Exercise directions>
Copy all of the data below line for line, keeping every character, number, and line break unchanged.

**** Dataset records

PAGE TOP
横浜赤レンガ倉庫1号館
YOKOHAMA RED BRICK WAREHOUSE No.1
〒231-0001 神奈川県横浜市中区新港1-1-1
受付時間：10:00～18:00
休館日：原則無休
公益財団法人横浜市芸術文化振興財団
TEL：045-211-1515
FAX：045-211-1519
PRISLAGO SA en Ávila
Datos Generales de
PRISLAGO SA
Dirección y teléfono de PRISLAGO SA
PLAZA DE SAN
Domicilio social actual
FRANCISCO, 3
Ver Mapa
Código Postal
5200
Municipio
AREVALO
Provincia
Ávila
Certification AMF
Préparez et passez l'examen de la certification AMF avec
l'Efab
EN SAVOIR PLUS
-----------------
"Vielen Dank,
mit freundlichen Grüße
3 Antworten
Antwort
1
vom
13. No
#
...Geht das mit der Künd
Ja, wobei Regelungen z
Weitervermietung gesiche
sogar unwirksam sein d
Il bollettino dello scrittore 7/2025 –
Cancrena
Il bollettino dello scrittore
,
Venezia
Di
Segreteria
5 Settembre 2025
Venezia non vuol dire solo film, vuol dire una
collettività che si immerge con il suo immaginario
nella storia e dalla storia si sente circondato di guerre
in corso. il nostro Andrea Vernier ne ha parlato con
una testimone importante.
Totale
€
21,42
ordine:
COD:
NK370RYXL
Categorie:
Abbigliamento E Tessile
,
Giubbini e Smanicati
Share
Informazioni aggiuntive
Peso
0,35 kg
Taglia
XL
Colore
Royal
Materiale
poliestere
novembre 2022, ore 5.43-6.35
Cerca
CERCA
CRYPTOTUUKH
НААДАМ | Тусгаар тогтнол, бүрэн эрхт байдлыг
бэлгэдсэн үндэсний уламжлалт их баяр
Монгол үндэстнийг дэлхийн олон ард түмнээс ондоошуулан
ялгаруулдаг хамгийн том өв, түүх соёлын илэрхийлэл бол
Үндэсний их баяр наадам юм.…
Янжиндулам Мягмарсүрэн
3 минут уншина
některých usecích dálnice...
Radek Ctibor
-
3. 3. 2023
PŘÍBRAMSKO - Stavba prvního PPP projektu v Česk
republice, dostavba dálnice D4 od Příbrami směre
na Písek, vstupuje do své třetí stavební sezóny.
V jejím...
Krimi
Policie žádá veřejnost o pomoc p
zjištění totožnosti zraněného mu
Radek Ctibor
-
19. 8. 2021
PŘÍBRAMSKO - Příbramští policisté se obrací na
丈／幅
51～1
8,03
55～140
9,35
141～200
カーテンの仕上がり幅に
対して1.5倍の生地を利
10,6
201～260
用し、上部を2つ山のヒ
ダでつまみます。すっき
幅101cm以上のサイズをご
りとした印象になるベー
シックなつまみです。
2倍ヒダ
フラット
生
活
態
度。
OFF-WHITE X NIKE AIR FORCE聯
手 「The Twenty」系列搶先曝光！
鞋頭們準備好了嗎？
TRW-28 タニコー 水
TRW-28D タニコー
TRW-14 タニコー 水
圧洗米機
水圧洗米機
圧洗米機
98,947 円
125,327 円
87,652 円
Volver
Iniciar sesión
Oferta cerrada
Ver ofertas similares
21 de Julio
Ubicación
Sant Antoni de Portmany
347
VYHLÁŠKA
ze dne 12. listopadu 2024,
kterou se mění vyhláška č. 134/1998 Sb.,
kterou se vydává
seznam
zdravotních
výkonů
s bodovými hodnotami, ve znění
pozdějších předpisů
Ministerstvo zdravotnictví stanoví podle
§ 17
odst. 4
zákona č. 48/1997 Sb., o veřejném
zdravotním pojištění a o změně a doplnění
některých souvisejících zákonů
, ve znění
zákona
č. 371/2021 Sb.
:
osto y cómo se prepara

********

Result for this task>
PAGE TOP
横浜赤レンガ倉庫1号館
YOKOHAMA RED BRICK WAREHOUSE No.1
〒231-0001 神奈川県横浜市中区新港1-1-1
受付時間：10:00～18:00
休館日：原則無休
公益財団法人横浜市芸術文化振興財団
TEL：045-211-1515
FAX：045-211-1519
PRISLAGO SA en Ávila
Datos Generales de
PRISLAGO SA
Dirección y teléfono de PRISLAGO SA
PLAZA DE SAN
Domicilio social actual
FRANCISCO, 3
Ver Mapa
Código Postal
5200
Municipio
AREVALO
Provincia
Ávila
Certification AMF
Préparez et passez l'examen de la certification AMF avec
l'Efab
EN SAVOIR PLUS
-----------------
"Vielen Dank,
mit freundlichen Grüße
3 Antworten
Antwort
1
vom
13. No
#
...Geht das mit der Künd
Ja, wobei Regelungen z
Weitervermietung gesiche
sogar unwirksam sein d
Il bollettino dello scrittore 7/2025 –
Cancrena
Il bollettino dello scrittore
,
Venezia
Di
Segreteria
5 Settembre 2025
Venezia non vuol dire solo film, vuol dire una
collettività che si immerge con il suo immaginario
nella storia e dalla storia si sente circondato di guerre
in corso. il nostro Andrea Vernier ne ha parlato con
una testimone importante.
Totale
€
21,42
ordine:
COD:
NK370RYXL
Categorie:
Abbigliamento E Tessile
,
Giubbini e Smanicati
Share
Informazioni aggiuntive
Peso
0,35 kg
Taglia
XL
Colore
Royal
Materiale
poliestere
novembre 2022, ore 5.43-6.35
Cerca
CERCA
CRYPTOTUUKH
НААДАМ | Тусгаар тогтнол, бүрэн эрхт байдлыг
бэлгэдсэн үндэсний уламжлалт их баяр
Монгол үндэстнийг дэлхийн олон ард түмнээс ондоошуулан
ялгаруулдаг хамгийн том өв, түүх соёлын илэрхийлэл бол
Үндэсний их баяр наадам юм.…
Янжиндулам Мягмарсүрэн
3 минут уншина
některých usecích dálnice...
Radek Ctibor
-
3. 3. 2023
PŘÍBRAMSKO - Stavba prvního PPP projektu v Česk
republice, dostavba dálnice D4 od Příbrami směre
na Písek, vstupuje do své třetí stavební sezóny.
V jejím...
Krimi
Policie žádá veřejnost o pomoc p
zjištění totožnosti zraněného mu
Radek Ctibor
-
19. 8. 2021
PŘÍBRAMSKO - Příbramští policisté se obrací na
丈／幅
51～1
8,03
55～140
9,35
141～200
カーテンの仕上がり幅に
対して1.5倍の生地を利
10,6
201～260
用し、上部を2つ山のヒ
ダでつまみます。すっき
幅101cm以上のサイズをご
りとした印象になるベー
シックなつまみです。
2倍ヒダ
フラット
生
活
態
度。
OFF-WHITE X NIKE AIR FORCE聯
手 「The Twenty」系列搶先曝光！
鞋頭們準備好了嗎？
TRW-28 タニコー 水
TRW-28D タニコー
TRW-14 タニコー 水
圧洗米機
水圧洗米機
圧洗米機
98,947 円
125,327 円
87,652 円
Volver
Iniciar sesión
Oferta cerrada
Ver ofertas similares
21 de Julio
Ubicación
Sant Antoni de Portmany
347
VYHLÁŠKA
ze dne 12. listopadu 2024,
kterou se mění vyhláška č. 134/1998 Sb.,
kterou se vydává
seznam
zdravotních
výkonů
s bodovými hodnotami, ve znění
pozdějších předpisů
Ministerstvo zdravotnictví stanoví podle
§ 17
odst. 4
zákona č. 48/1997 Sb., o veřejném
zdravotním pojištění a o změně a doplnění
některých souvisejících zákonů
, ve znění
zákona
č. 371/2021 Sb.
:
osto y cómo se prepara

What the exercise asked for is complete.